## Ensemble de tâches
1 - Selon le passage sur le datura, quels fourrages contaminés présentent un risque d'intoxication pour le bétail ?
2 - Quelles zones du territoire français le passage sur le datura cite-t-il comme lieux de forte progression de la plante ?
3 - D'après le passage sur le datura, pourquoi la plante est-elle à l'origine de nombreux retraits de produits du marché ?

## Passage sélectionné

####

L’ensemble de la plante contient des alcaloïdes tropaniques (atropine, scopolamine, hyoscyamine) très toxiques pour les humains et les animaux. La présence de fragments dans les récoltes peut entraîner le déclassement de lots entiers (cas de la farine de sarrasin ou de conserves de légumes).
Les fourrages contaminés (maïs ensilage, foin) présentent également un risque d’intoxication pour le bétail.
La plante est à l’origine de nombreux retraits de produits du marché en raison de sa toxicité.
Les situations à risque
Le datura est en forte progression sur le territoire français, en particulier dans le Sud-Ouest, la façade atlantique, le Bassin parisien, le pourtour méditerranéen et les vallées du Rhône et de la Loire.

####

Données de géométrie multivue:
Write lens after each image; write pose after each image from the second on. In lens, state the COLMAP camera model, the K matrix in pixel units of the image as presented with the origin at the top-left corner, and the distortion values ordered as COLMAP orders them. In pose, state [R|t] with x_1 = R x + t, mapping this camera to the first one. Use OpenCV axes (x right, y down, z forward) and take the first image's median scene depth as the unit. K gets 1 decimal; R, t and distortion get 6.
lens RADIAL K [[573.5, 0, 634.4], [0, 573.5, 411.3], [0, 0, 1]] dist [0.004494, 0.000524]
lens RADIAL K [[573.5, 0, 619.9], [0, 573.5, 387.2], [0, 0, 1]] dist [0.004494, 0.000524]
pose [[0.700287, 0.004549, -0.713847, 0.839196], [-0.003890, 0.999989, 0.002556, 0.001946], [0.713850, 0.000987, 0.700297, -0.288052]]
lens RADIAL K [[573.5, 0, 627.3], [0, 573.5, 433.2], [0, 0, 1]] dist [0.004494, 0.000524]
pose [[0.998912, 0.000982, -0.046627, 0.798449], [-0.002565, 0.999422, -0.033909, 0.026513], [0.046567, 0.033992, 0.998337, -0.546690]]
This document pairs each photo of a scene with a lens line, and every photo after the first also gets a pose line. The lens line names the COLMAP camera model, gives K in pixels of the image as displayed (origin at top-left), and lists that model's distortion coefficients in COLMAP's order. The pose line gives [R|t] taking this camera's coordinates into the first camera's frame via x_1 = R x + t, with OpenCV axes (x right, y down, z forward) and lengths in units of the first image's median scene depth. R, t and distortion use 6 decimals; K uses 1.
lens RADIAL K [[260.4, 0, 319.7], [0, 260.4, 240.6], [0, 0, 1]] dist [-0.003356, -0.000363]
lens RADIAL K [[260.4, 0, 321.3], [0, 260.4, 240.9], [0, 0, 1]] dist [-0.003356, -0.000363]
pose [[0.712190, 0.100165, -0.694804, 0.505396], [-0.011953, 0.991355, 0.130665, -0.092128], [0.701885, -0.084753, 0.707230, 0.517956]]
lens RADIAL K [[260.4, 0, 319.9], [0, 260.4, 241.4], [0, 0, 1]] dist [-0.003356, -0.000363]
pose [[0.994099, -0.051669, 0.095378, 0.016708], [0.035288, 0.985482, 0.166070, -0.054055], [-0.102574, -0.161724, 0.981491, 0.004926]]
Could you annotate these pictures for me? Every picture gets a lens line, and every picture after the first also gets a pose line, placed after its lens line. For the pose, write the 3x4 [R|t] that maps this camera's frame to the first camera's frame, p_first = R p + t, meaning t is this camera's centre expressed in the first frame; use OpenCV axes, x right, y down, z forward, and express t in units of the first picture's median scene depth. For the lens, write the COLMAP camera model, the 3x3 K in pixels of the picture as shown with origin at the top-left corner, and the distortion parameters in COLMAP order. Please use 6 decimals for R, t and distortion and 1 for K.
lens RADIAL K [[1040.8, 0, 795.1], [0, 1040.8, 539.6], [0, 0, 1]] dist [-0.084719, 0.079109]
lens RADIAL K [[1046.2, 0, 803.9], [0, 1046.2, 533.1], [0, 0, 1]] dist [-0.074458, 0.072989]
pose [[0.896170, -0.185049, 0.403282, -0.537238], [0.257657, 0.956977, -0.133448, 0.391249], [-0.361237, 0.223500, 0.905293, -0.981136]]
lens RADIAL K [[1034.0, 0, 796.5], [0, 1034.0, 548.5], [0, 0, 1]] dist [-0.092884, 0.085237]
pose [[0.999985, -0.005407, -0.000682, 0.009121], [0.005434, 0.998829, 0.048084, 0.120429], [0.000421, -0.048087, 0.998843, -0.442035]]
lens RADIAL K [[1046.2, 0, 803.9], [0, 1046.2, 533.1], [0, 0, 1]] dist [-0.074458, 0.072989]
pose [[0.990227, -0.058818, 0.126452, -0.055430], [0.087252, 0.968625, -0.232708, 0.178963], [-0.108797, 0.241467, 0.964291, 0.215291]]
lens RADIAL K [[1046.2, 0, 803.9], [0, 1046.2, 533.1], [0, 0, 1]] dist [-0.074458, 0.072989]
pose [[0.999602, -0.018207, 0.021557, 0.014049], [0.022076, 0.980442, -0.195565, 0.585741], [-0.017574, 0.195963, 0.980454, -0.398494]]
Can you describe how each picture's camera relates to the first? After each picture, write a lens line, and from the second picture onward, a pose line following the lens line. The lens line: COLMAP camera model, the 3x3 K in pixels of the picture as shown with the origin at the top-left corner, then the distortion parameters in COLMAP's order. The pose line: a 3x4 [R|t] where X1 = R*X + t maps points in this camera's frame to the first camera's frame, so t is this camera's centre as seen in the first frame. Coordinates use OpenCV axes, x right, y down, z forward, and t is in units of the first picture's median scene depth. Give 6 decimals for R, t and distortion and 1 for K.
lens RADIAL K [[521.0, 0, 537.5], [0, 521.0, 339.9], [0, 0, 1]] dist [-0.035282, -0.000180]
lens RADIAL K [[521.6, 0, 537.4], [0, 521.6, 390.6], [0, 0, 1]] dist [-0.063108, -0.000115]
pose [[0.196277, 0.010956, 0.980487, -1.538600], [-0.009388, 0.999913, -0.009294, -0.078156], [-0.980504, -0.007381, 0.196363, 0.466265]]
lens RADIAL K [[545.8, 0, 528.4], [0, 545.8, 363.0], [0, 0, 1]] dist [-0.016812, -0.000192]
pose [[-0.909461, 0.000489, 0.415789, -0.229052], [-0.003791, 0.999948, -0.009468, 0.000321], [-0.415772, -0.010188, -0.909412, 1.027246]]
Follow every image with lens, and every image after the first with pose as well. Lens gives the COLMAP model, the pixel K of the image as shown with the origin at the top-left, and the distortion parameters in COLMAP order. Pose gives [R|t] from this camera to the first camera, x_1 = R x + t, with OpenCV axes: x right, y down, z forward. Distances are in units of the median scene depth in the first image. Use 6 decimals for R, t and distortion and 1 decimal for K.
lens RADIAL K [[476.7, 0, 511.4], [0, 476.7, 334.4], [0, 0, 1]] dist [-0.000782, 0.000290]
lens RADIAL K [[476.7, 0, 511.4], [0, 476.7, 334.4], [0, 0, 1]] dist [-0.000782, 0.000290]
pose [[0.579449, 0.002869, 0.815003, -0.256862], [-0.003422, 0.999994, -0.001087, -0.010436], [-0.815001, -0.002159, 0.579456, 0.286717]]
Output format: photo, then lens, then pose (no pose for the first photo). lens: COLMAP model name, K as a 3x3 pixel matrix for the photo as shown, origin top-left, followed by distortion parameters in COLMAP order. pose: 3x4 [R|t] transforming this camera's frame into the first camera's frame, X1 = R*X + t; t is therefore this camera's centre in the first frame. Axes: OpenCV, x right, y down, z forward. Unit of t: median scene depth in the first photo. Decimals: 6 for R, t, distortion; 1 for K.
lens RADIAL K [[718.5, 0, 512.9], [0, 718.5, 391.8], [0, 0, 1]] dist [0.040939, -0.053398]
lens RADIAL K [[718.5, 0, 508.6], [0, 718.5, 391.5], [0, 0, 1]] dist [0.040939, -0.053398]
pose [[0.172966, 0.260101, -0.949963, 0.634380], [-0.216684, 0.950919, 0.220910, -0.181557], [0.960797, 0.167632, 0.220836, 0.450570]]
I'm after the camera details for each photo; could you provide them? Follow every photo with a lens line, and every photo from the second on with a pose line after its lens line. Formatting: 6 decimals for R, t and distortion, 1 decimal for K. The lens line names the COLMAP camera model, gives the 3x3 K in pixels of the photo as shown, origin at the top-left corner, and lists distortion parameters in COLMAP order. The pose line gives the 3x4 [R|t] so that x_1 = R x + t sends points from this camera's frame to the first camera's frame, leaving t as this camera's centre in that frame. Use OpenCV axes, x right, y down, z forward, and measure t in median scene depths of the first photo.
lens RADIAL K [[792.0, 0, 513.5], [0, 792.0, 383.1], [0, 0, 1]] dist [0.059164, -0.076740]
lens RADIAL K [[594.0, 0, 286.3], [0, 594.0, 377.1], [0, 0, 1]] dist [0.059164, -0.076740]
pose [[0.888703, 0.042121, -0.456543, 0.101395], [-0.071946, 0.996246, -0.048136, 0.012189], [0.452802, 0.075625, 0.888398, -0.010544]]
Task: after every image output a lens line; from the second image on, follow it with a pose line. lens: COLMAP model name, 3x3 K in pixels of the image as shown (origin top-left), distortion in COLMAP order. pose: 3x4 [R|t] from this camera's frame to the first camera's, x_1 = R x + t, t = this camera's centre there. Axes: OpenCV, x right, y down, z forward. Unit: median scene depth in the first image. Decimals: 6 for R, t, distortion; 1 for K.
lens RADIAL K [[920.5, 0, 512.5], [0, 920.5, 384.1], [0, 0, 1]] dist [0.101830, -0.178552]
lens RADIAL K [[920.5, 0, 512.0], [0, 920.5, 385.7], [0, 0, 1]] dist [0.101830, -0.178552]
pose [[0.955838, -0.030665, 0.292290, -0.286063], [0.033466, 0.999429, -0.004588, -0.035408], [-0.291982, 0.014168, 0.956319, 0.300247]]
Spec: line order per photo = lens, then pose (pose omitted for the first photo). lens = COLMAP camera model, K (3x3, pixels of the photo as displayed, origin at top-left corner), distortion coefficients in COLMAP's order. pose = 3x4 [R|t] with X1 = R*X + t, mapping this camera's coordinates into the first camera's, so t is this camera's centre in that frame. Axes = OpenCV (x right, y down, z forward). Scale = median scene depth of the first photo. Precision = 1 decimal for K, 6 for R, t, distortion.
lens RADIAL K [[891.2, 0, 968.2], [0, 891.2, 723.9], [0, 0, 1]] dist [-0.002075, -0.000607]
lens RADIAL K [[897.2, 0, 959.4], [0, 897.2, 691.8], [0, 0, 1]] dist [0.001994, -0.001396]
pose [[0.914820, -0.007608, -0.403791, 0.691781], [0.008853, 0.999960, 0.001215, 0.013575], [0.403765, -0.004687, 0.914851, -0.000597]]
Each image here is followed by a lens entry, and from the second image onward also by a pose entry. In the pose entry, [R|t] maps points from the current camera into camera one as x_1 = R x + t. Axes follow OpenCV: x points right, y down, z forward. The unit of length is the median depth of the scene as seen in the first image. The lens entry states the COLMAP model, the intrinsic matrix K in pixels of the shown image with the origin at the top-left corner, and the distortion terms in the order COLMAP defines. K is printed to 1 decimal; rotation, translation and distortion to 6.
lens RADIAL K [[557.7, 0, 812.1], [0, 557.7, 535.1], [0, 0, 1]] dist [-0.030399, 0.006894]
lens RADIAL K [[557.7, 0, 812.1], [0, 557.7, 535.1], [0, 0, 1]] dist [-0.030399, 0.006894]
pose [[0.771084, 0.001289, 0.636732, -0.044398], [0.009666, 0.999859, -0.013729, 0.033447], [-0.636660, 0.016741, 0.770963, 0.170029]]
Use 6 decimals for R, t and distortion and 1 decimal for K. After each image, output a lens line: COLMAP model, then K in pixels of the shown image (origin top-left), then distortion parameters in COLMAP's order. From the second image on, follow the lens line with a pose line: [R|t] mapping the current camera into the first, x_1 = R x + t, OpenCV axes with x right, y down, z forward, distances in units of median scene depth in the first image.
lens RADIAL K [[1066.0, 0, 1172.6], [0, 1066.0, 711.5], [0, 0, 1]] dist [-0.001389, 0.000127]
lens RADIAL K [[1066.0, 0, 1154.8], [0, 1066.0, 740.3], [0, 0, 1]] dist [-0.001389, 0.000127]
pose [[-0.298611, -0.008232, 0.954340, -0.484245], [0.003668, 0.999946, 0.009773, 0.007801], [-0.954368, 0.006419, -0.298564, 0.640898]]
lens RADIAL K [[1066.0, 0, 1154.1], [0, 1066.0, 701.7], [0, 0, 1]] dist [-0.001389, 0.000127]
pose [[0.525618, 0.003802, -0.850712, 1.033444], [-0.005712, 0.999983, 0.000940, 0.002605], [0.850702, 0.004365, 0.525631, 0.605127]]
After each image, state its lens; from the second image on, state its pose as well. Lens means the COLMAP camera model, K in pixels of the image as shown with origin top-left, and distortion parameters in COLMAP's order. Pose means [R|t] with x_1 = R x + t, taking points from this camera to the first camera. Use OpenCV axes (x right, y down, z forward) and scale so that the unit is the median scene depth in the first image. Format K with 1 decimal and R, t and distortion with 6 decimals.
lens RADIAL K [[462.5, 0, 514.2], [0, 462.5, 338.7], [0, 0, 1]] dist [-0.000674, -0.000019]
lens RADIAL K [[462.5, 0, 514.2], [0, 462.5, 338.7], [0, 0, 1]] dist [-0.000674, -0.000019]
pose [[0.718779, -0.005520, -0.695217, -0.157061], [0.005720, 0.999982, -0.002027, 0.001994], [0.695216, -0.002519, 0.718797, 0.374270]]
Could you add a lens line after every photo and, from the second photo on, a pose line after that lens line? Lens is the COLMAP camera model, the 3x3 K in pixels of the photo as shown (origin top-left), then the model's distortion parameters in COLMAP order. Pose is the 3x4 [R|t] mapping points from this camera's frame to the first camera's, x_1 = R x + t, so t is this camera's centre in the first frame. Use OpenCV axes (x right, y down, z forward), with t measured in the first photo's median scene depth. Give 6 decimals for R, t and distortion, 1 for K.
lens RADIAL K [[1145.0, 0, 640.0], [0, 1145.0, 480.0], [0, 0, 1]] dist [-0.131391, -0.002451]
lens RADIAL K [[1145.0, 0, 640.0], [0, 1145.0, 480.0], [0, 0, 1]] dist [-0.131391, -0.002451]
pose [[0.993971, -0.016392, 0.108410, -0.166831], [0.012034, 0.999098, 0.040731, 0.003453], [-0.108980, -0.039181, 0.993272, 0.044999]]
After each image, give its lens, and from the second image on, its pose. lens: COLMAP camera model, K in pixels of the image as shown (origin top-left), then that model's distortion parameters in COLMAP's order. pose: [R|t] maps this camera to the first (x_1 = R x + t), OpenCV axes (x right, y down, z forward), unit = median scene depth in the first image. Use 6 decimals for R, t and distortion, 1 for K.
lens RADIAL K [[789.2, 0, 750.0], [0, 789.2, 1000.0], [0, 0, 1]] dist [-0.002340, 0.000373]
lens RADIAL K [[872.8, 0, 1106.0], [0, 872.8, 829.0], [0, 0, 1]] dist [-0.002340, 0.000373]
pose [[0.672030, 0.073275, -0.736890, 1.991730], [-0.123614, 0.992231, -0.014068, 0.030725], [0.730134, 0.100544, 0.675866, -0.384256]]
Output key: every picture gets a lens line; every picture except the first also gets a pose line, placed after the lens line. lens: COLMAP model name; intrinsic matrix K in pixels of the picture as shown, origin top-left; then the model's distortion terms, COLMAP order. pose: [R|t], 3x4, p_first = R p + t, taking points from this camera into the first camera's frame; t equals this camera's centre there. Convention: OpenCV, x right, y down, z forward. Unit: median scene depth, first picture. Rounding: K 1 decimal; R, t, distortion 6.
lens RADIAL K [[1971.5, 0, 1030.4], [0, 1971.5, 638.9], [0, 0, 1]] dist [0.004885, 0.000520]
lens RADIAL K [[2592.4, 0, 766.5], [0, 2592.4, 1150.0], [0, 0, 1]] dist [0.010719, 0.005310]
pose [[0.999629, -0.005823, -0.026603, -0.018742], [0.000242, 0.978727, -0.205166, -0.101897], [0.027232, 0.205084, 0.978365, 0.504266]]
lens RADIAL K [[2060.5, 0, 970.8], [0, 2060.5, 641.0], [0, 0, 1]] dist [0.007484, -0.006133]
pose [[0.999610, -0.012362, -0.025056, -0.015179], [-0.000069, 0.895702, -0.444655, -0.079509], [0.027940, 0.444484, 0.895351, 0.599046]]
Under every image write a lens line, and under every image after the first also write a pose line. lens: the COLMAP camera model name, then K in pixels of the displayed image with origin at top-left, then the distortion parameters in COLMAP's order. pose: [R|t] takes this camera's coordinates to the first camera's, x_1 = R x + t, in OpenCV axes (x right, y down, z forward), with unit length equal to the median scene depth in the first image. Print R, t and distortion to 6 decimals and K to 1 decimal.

####

## Réponses par tâche
1 - Le maïs ensilage et le foin.

2 -
- le Sud-Ouest
- la façade atlantique
- le Bassin parisien
- le pourtour méditerranéen
- la vallée du Rhône
- la vallée de la Loire

3 - Ces retraits sont dus à sa toxicité. L'ensemble de la plante contient des alcaloïdes tropaniques (atropine, scopolamine, hyoscyamine) très toxiques pour les humains et les animaux.